Boolean searching is the use of Boolean logic and set theory. Boolean operators, such as AND, OR and NOT, are used to combine searches in a variety of ways. When you do an advanced search using more than one line, you are actually taking advantage of Boolean searching.
AND --Use the AND operator between two or more words or phrases to find articles containing all of the words. For example, "George W. Bush" and "Laden" will limit results to those items containing both topics. Any article containing just one of the topics will be eliminated.
OR -- Use the OR operator between any two words or phrases to find documents containing either of the two words.

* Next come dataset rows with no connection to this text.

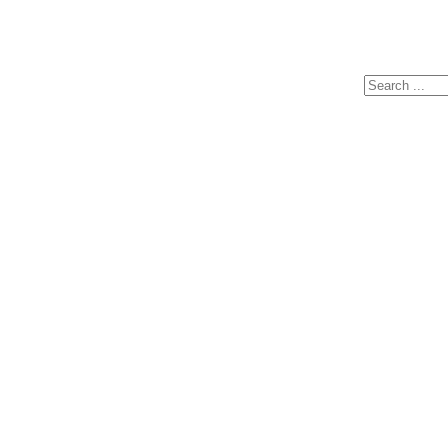
Search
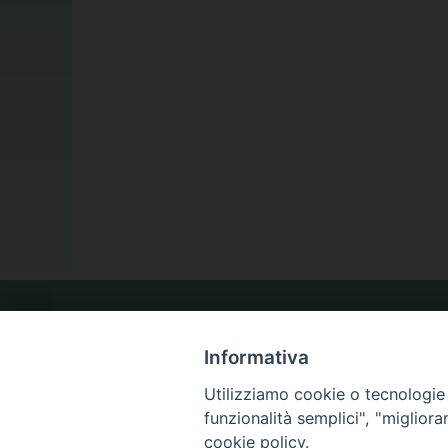
LA NOSTRA DIOCESI
Informativa
Utilizziamo cookie o tecnologie s
IL VESCOVO
funzionalità semplici", "miglior
cookie policy.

For example, "George W. Bush" or "Laden" will bring up every article that contains the topic George W. Bush along with every article that contains the word Laden. The articles on bin Laden do not have to mention George W. Bush and vice versa.
NOT -- Use the NOT operator between any two words or phrases to find documents that do not include the word or phrase immediately following the NOT. For example, "George W. Bush" not "Laden" will only retrieve articles that contain George W. Bush but don't mention the word Laden. Any article that talks about both Bush and bin Laden will be eliminated.
Some databases will have an advanced search that will let you put the Boolean terms on different lines. Others will allow you to search using one line, but putting the operator between the words in ALL CAPITALS. Example: George W. Bush AND Laden.